Work request.
The entries that follow should come back exactly, with no pictures among them.

Content starts

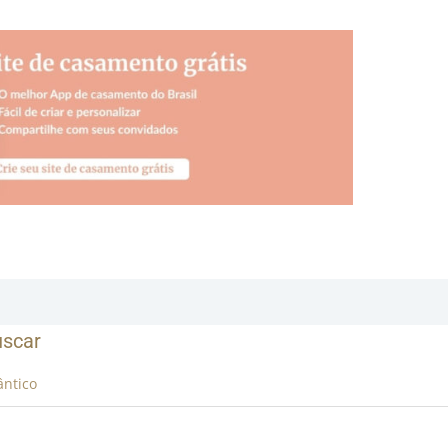
uscar
ntico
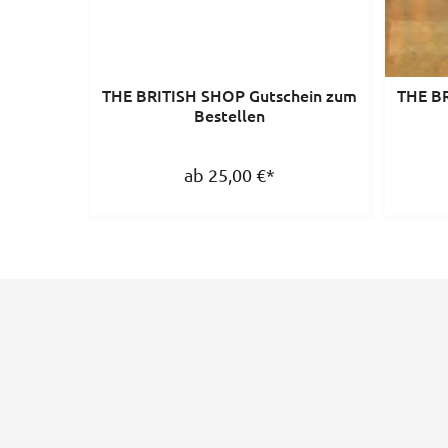
THE BRITISH SHOP Gutschein zum
THE BR
Bestellen
ab 25,00
€
*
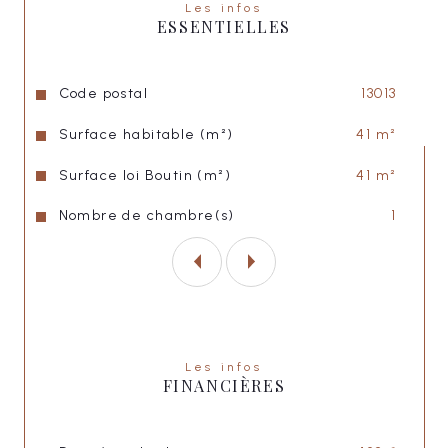
Les infos
Loyer total charges comprises : 900,00€
ESSENTIELLES
Caution : 800,00€ €
Caractéristiques
Valeurs
Code postal
13013
Honoraires : 533,00€
Surface habitable (m²)
41 m²
Surface loi Boutin (m²)
41 m²
Nombre de chambre(s)
1
Les infos
FINANCIÈRES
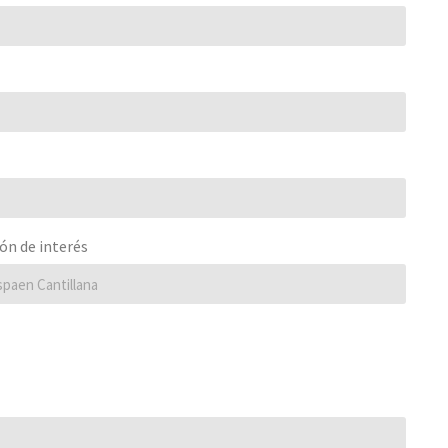
ión de interés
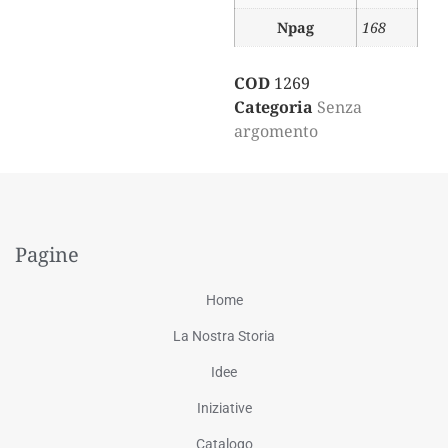
Npag
168
COD
1269
Categoria
Senza
argomento
Pagine
Home
La Nostra Storia
Idee
Iniziative
Catalogo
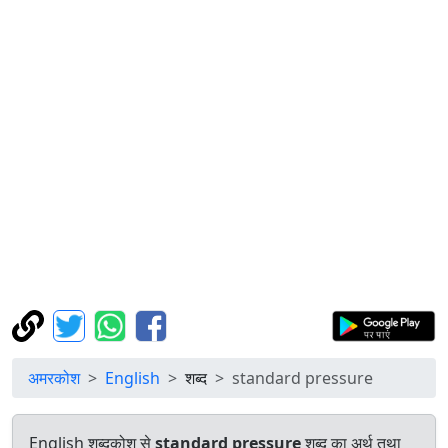
अमरकोश
English
शब्द
standard pressure
English शब्दकोश से
standard pressure
शब्द का अर्थ तथा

Content ends

Problem solution.
uscar
ntico
THE BRITISH SHOP Gutschein zum
THE BR
Bestellen
ab 25,00
€
*
Les infos
Loyer total charges comprises : 900,00€
ESSENTIELLES
Caution : 800,00€ €
Caractéristiques
Valeurs
Code postal
13013
Honoraires : 533,00€
Surface habitable (m²)
41 m²
Surface loi Boutin (m²)
41 m²
Nombre de chambre(s)
1
Les infos
FINANCIÈRES
ión de interés
Npag
168
COD
1269
Categoria
Senza
argomento
Pagine
Home
La Nostra Storia
Idee
Iniziative
Catalogo
अमरकोश
English
शब्द
standard pressure
English शब्दकोश से
standard pressure
शब्द का अर्थ तथा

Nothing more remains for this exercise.